=== Exercise brief ===
Set down word for word the lines that begin the entries and run through the line containing "your community. Since". Give nothing further.

=== Records shown ===
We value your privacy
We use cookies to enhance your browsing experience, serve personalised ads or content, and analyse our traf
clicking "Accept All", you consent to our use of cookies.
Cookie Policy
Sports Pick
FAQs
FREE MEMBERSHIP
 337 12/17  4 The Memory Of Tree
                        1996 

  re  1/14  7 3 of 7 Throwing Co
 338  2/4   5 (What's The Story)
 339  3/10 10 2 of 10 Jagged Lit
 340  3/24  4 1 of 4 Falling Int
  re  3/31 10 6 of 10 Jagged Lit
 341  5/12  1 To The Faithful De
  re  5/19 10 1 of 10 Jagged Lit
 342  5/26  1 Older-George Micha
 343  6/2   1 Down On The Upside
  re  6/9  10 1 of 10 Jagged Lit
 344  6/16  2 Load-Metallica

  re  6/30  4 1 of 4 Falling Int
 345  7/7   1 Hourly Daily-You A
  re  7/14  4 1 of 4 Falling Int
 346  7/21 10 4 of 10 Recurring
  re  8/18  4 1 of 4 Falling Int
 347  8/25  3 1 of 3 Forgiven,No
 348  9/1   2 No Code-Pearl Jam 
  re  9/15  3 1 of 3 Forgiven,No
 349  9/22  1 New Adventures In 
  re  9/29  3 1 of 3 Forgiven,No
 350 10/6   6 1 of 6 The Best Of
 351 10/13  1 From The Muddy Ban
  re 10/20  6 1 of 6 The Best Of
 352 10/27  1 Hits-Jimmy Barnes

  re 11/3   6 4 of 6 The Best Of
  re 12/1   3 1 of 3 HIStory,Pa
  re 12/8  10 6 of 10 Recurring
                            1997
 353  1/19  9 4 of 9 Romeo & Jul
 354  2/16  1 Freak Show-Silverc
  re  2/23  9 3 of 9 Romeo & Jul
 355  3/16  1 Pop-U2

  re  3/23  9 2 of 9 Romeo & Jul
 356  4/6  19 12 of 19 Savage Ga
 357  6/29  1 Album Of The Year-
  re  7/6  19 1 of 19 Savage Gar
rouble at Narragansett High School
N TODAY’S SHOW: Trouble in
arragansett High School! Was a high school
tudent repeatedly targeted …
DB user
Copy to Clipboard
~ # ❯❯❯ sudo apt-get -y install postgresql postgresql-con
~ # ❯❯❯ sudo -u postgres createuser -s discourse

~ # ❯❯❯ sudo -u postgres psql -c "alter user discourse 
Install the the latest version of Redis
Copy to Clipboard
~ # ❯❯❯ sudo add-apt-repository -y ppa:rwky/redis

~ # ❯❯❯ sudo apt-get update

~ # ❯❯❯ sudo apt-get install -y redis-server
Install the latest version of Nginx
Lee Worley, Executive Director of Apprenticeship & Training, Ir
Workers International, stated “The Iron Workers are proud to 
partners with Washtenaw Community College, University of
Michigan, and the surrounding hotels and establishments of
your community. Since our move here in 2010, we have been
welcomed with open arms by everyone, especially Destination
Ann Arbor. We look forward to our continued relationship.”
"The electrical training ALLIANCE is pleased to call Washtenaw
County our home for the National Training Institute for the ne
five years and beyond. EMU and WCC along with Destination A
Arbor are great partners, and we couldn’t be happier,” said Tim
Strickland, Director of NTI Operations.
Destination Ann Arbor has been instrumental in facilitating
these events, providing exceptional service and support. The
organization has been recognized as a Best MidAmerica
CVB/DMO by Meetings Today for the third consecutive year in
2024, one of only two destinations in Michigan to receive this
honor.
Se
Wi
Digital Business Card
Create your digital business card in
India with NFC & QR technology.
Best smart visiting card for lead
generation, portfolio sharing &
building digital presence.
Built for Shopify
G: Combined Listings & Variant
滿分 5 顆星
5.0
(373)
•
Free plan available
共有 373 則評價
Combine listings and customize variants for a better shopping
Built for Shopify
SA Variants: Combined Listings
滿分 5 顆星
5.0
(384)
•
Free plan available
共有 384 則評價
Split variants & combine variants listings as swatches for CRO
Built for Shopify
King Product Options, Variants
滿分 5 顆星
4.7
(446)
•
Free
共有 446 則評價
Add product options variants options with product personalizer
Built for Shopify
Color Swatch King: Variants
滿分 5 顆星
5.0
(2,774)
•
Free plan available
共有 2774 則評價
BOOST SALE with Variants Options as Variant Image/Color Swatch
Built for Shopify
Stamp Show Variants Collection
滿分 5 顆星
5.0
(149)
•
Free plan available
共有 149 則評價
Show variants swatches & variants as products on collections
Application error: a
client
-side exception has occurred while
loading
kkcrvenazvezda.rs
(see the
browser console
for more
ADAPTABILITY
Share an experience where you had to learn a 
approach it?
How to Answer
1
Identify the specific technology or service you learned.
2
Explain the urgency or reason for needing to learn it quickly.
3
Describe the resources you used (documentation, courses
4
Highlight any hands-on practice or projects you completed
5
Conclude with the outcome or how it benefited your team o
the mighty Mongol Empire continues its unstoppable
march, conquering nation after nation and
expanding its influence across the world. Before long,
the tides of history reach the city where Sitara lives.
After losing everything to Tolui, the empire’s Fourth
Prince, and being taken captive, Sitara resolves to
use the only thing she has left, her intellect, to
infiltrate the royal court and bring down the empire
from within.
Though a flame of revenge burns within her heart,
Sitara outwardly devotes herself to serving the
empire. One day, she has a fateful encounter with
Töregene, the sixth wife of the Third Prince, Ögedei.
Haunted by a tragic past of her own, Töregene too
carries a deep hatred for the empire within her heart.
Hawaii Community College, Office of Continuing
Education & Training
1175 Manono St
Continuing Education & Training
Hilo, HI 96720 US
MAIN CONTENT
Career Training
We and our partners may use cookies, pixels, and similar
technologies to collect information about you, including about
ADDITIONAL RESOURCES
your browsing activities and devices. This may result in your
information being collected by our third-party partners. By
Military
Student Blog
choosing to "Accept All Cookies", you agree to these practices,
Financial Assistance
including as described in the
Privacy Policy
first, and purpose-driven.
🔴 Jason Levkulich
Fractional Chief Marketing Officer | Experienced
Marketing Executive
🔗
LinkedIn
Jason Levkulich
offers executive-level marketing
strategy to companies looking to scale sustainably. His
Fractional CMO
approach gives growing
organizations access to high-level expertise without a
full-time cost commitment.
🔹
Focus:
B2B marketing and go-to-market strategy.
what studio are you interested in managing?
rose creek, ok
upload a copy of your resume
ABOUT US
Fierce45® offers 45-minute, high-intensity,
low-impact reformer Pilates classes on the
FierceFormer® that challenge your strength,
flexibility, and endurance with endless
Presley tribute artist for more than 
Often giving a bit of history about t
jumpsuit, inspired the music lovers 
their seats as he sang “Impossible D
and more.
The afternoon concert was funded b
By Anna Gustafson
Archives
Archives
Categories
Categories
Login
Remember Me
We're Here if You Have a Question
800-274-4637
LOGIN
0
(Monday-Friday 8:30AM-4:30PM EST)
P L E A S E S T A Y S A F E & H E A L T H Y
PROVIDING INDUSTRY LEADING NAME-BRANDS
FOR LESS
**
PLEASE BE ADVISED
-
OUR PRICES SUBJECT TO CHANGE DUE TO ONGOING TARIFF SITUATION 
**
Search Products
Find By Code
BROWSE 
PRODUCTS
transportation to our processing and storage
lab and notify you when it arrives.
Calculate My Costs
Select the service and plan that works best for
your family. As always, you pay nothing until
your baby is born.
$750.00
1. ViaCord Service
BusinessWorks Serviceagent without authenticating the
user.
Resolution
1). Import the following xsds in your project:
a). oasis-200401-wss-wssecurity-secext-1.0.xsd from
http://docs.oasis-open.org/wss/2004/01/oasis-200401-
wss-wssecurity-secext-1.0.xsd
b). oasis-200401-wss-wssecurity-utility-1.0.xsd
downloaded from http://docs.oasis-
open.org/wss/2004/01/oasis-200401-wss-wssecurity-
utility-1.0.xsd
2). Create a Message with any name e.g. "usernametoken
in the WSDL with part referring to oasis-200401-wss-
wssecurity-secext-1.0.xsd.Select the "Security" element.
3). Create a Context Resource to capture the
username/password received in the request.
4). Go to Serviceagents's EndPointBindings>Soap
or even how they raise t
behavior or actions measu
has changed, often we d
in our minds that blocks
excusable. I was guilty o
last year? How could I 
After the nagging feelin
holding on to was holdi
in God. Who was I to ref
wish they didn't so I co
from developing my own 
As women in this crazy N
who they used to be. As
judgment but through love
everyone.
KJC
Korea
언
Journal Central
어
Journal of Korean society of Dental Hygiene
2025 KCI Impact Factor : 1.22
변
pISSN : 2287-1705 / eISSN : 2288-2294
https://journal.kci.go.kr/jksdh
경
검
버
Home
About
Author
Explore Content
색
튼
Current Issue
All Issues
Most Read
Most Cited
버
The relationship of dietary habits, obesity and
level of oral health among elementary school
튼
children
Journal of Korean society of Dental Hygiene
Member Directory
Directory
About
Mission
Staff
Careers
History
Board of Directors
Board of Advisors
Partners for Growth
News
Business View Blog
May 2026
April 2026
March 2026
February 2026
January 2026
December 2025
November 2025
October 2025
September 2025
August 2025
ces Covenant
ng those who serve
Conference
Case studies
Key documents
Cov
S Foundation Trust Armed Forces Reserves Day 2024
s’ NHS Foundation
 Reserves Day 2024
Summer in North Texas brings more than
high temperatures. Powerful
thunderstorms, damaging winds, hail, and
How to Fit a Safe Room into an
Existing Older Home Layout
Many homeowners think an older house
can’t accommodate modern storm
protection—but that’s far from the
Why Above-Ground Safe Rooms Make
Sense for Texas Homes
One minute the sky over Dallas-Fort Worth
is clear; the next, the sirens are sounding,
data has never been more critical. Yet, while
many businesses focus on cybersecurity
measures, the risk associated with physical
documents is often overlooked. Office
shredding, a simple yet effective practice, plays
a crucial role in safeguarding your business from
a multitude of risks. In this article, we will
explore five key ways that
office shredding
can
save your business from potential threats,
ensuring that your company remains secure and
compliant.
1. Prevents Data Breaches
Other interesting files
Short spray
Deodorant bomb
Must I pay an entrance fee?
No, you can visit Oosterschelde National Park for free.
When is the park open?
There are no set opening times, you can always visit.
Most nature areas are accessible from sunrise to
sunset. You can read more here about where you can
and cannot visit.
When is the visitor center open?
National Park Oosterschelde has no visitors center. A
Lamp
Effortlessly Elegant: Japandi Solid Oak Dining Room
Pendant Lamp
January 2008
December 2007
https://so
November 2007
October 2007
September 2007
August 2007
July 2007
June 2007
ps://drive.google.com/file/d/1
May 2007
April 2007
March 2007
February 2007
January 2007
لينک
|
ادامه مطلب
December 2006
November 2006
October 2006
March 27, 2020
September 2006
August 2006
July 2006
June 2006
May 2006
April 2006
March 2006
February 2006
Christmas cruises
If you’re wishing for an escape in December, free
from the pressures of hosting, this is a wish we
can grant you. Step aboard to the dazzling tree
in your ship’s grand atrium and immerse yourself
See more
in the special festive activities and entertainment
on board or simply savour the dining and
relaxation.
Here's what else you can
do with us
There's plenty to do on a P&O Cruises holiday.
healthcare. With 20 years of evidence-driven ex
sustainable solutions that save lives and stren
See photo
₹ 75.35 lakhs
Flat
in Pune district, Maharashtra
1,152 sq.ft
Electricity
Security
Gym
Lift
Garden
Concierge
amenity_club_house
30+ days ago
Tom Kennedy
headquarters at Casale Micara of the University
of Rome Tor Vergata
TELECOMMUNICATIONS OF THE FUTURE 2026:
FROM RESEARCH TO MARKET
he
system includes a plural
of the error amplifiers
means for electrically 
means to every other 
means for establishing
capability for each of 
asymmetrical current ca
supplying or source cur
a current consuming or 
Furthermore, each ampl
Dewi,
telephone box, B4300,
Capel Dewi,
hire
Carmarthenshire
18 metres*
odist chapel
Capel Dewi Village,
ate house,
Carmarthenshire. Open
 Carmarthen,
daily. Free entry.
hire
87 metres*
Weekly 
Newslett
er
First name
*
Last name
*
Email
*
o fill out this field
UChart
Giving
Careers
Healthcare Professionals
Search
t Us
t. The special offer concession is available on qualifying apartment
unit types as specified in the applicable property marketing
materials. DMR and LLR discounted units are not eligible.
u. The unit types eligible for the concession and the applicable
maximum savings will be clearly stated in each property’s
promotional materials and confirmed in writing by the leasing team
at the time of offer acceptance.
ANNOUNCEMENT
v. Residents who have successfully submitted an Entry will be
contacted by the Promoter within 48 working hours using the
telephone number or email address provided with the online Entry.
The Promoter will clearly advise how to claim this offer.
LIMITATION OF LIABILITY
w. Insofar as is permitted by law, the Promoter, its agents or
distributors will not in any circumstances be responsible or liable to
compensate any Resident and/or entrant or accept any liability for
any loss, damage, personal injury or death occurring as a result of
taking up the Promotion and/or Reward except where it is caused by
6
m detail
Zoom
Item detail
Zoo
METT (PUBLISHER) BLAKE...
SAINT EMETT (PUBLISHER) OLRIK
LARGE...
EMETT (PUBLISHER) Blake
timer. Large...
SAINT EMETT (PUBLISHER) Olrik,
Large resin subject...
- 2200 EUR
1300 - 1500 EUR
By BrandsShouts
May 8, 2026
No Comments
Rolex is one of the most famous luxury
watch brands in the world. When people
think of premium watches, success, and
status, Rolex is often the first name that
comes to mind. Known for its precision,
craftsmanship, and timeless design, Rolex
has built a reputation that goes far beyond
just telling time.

=== Answer space ===
We value your privacy
We use cookies to enhance your browsing experience, serve personalised ads or content, and analyse our traf
clicking "Accept All", you consent to our use of cookies.
Cookie Policy
Sports Pick
FAQs
FREE MEMBERSHIP
 337 12/17  4 The Memory Of Tree
                        1996 

  re  1/14  7 3 of 7 Throwing Co
 338  2/4   5 (What's The Story)
 339  3/10 10 2 of 10 Jagged Lit
 340  3/24  4 1 of 4 Falling Int
  re  3/31 10 6 of 10 Jagged Lit
 341  5/12  1 To The Faithful De
  re  5/19 10 1 of 10 Jagged Lit
 342  5/26  1 Older-George Micha
 343  6/2   1 Down On The Upside
  re  6/9  10 1 of 10 Jagged Lit
 344  6/16  2 Load-Metallica

  re  6/30  4 1 of 4 Falling Int
 345  7/7   1 Hourly Daily-You A
  re  7/14  4 1 of 4 Falling Int
 346  7/21 10 4 of 10 Recurring
  re  8/18  4 1 of 4 Falling Int
 347  8/25  3 1 of 3 Forgiven,No
 348  9/1   2 No Code-Pearl Jam 
  re  9/15  3 1 of 3 Forgiven,No
 349  9/22  1 New Adventures In 
  re  9/29  3 1 of 3 Forgiven,No
 350 10/6   6 1 of 6 The Best Of
 351 10/13  1 From The Muddy Ban
  re 10/20  6 1 of 6 The Best Of
 352 10/27  1 Hits-Jimmy Barnes

  re 11/3   6 4 of 6 The Best Of
  re 12/1   3 1 of 3 HIStory,Pa
  re 12/8  10 6 of 10 Recurring
                            1997
 353  1/19  9 4 of 9 Romeo & Jul
 354  2/16  1 Freak Show-Silverc
  re  2/23  9 3 of 9 Romeo & Jul
 355  3/16  1 Pop-U2

  re  3/23  9 2 of 9 Romeo & Jul
 356  4/6  19 12 of 19 Savage Ga
 357  6/29  1 Album Of The Year-
  re  7/6  19 1 of 19 Savage Gar
rouble at Narragansett High School
N TODAY’S SHOW: Trouble in
arragansett High School! Was a high school
tudent repeatedly targeted …
DB user
Copy to Clipboard
~ # ❯❯❯ sudo apt-get -y install postgresql postgresql-con
~ # ❯❯❯ sudo -u postgres createuser -s discourse

~ # ❯❯❯ sudo -u postgres psql -c "alter user discourse 
Install the the latest version of Redis
Copy to Clipboard
~ # ❯❯❯ sudo add-apt-repository -y ppa:rwky/redis

~ # ❯❯❯ sudo apt-get update

~ # ❯❯❯ sudo apt-get install -y redis-server
Install the latest version of Nginx
Lee Worley, Executive Director of Apprenticeship & Training, Ir
Workers International, stated “The Iron Workers are proud to 
partners with Washtenaw Community College, University of
Michigan, and the surrounding hotels and establishments of
your community. Since our move here in 2010, we have been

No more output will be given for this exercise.